İsmet TONGO: Hakan Ünsal, Arif ve en önemlisi Bülent. Baliç’e bir şey diyemem ancak Bülent’in bu kulüpte ismi hep vardı. Onun yaptıkları silinmeyecek cinsten. Profesyonel dünyada ilişki kesmek, bir adamı işe almak kadar haktır. “Şimdi antrenmana çıkın, kulüp bulursanız sizi veririz” deyin. Sonrası ne olacak! Bu ayıp, Galatasaray’a asla yakışmaz. Sezon sonuna kadar bekleyebilirdin, kiraya verebilirdin, takasa yollayabilirdin ama hiçbirini yapmadın. En aşağılayacak biçimde onları orada tuttun. Bu olay son derece ayıp ve vefasızlık örneğidir. Unutmadan, eskilerin bir sözü vardır; “Etme bulma dünyası!” Kulüp cephesine bunu hatırlatalım.
Cünet TANMAN: Vefa çok hoş bir kelime de; içi aslında boş. Kişilerin anlayışlarına, davranışlarına göre değişiyor. Bülent, futbol adına başarısız değil. Saha içindeki davranışları antipatik gelebilir, ama futbol olarak son yıllarda mükemmel. Operasyonda adı varsa gereçke futbolu olmamalı. Haklı mı, haksız mıya girmem, işin içinde değilim. Ama bu davranış biçimi bana yabancı değil. Açıklık, dürüstlük, ahde vefa adına son zamanlarda yapılanlar G.Saray'a puan kaybettirdi. Birçok insan, 1.5 yıldır ben de dahil bu nedenle G.Saray'a, tesislere girip çıkmıyor.
İskender GÜNEN: Demek ki, "vefa" İstanbul'da bir semtmiş. Böyle bir harekete katılmam mümkün değil. Çok yanlış ve çirkin bir tarz. Profesyonel anlamda sezon sonu gelir, artılar-eksiler ortaya konur. Ondan sonra oyuncuşya bir tebligat yapılıd. Sezon içinde böyle bir hareket bu futbolcuları topluma günah keçisi olarak sunmak tam bir arabesk davranış.

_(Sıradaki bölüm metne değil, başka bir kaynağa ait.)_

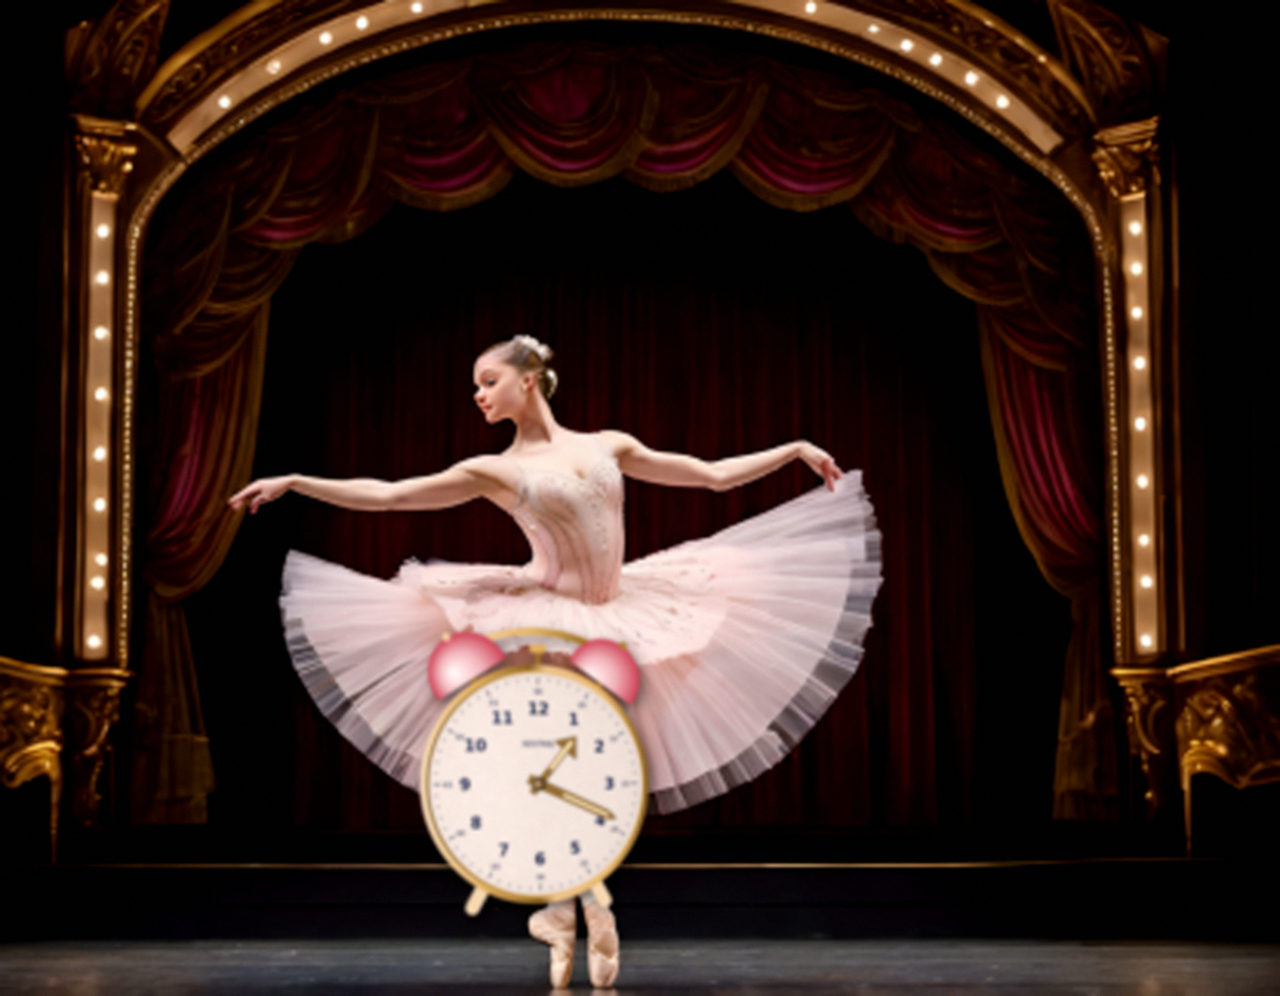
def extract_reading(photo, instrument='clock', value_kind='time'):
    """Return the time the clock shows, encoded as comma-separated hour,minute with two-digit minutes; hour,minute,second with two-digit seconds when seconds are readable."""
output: 1,19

Haldun DOMAÇ: Vefadan çok adalet duygusu zedelendi. Daha kötü oynayan Frank de Boer, sırf maddi bağlantılar nedeniyle dururken, antipatikliğine rağmen cansiperane oynayan Bülent'e vurdu piyango. Bence bu kararı alanlar adaleti zedeledi. Vefa bir yere kadar. Sonsuza kadar değil. Adalet daha önemli. Ve bu karar adil değil.

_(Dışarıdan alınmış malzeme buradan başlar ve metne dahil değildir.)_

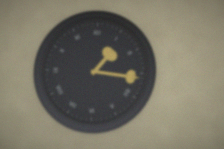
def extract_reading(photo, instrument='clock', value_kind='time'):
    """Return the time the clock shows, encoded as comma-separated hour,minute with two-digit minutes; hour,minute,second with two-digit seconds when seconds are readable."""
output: 1,16
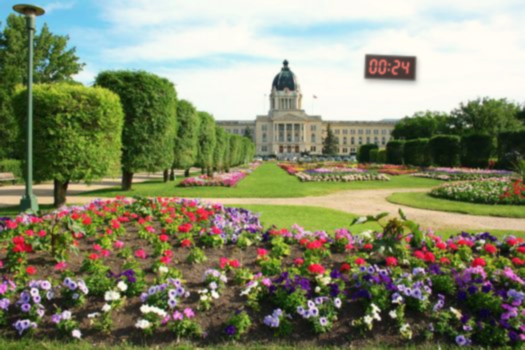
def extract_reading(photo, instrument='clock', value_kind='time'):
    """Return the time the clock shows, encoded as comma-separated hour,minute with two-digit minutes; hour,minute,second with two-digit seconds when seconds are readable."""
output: 0,24
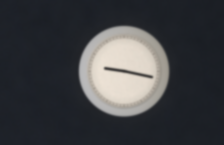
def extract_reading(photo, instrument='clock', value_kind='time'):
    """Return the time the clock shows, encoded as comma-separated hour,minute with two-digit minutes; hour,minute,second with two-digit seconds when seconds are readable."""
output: 9,17
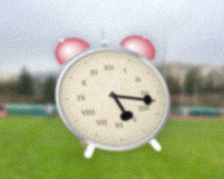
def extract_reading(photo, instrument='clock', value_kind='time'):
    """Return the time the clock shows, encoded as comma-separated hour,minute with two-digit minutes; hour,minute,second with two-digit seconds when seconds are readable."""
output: 5,17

Bülent TULUN: Fatih Terim ve Ali Dürüst'ün beyanatları çelişkili. Dürüst, "Kulüp bulun" dedik diyor; Terim "Kadro dışı söz konusu değil" diyor. Acayip bir çelişki var. Bu çocuklarlar borç-alacak ilişkin sürüyor. Paraları ödüyorsun. 10 yaşında kulüpten girmiş Bülent'e yapılan ise çok yanlış. Yanlışlar bir kere başladı mı, arkası kesilmez. Uyuşturucu bağımlılığı gibi.